* **PROMPT A**: In the Stardust text below, translate this sentence into Spanish: "Prior to Stardust, the best way to collect such material was from special gooey plates on the wings of high-flying aircraft such as the U2."
* **PROMPT B**: Turn the paragraph of the Stardust text below that begins "The B side of the Stardust collection grid" into a short bulleted list that keeps its main facts.

* **ARTICLE**:

NASA TV was everywhere, as you might expect, so watching the launch on NASA TV in a NASA facility full of NASA people who were there for another NASA mission was as close to being at the NASA launch as you can get without actually being there. |

| The B side of the Stardust collection grid was for collecting interstellar dust. Prior to Stardust, the best way to collect such material was from special gooey plates on the wings of high-flying aircraft such as the U2. However, one never knew from exactly where the particles came, and they had to be painstakingly plucked from a debris field of terrestrial matter.
Above is a collection plate from a high flight. Unfortunately, as noted in pen on the case, this particular sample was exposed to all the debris in the air from way up high to the ground since the pilot forgot to close the sample case prior to landing. The pen writing on the case says "Landed open." |

| Back in my street clothes, Scott, Don and I are standing outside the Stardust Laboratory. A small room that had a big impact in world news over the past couple days. |

| Welcome to history making. Inside the door pictured above is a small semi-clean observation room. If you look just to the left of the white window beam, you can see the side A Stardust sample return aerogel tray inside the real clean room. |

| The Holey Grail!

* **EXTRACTED MATERIAL**:
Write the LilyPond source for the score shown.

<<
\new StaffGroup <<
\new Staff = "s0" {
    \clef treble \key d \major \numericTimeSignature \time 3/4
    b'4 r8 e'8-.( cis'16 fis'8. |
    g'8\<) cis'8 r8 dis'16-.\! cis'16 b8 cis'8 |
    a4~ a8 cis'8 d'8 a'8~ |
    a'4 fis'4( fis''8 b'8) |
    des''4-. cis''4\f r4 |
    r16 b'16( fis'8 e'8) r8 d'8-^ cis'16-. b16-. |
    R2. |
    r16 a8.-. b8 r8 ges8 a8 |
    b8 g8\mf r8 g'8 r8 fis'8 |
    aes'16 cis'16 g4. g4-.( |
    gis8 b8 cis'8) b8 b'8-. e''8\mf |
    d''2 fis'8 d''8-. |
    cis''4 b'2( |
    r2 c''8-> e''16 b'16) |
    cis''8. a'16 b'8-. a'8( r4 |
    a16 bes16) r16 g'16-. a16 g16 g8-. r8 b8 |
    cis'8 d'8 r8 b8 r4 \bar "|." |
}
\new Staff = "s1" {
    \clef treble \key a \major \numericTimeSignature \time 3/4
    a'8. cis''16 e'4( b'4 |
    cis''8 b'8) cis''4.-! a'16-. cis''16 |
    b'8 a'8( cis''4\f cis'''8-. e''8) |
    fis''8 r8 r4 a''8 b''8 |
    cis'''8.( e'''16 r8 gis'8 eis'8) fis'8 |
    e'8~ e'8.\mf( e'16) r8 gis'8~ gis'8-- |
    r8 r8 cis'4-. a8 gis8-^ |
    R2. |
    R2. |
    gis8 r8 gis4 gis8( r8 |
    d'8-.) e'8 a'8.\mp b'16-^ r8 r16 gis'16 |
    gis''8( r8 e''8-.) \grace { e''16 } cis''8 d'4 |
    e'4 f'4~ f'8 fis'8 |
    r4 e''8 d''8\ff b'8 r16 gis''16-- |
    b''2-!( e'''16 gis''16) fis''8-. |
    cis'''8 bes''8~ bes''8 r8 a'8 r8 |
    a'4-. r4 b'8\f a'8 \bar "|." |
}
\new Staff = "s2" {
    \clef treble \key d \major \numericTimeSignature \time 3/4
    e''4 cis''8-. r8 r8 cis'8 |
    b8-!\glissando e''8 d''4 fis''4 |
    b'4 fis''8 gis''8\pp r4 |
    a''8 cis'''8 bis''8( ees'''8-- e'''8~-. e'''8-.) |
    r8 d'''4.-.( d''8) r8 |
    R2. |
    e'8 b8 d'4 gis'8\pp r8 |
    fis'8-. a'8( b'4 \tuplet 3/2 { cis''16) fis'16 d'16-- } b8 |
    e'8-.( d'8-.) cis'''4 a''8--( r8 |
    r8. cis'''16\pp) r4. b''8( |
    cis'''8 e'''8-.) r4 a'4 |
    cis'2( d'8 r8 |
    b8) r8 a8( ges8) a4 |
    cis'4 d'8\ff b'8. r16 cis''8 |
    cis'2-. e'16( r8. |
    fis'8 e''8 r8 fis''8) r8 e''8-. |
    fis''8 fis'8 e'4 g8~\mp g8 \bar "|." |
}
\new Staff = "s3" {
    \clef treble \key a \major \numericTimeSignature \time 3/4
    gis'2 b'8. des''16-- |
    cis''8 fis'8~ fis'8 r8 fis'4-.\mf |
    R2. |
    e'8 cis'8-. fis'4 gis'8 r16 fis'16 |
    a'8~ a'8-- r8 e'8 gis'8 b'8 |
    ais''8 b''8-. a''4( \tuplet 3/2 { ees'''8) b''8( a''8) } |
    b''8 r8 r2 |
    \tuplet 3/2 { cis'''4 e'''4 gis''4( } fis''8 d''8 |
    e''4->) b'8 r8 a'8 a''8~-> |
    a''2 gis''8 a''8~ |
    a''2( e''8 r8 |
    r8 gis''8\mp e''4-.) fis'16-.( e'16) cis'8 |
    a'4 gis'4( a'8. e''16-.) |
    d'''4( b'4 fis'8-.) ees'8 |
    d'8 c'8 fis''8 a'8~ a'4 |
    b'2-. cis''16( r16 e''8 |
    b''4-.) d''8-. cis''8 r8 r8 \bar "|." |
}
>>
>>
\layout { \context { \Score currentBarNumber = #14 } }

* **WORKED SOLUTION A**: Antes de Stardust, la mejor manera de recolectar ese material era mediante unas placas pegajosas especiales colocadas en las alas de aviones de gran altitud, como el U2.

* **WORKED SOLUTION B**:
- Side B of the Stardust collection grid was for collecting interstellar dust.
- Before Stardust, such material was best collected on special gooey plates on the wings of high-flying aircraft such as the U2.
- The exact origin of those particles was never known.
- The particles had to be painstakingly plucked from a debris field of terrestrial matter.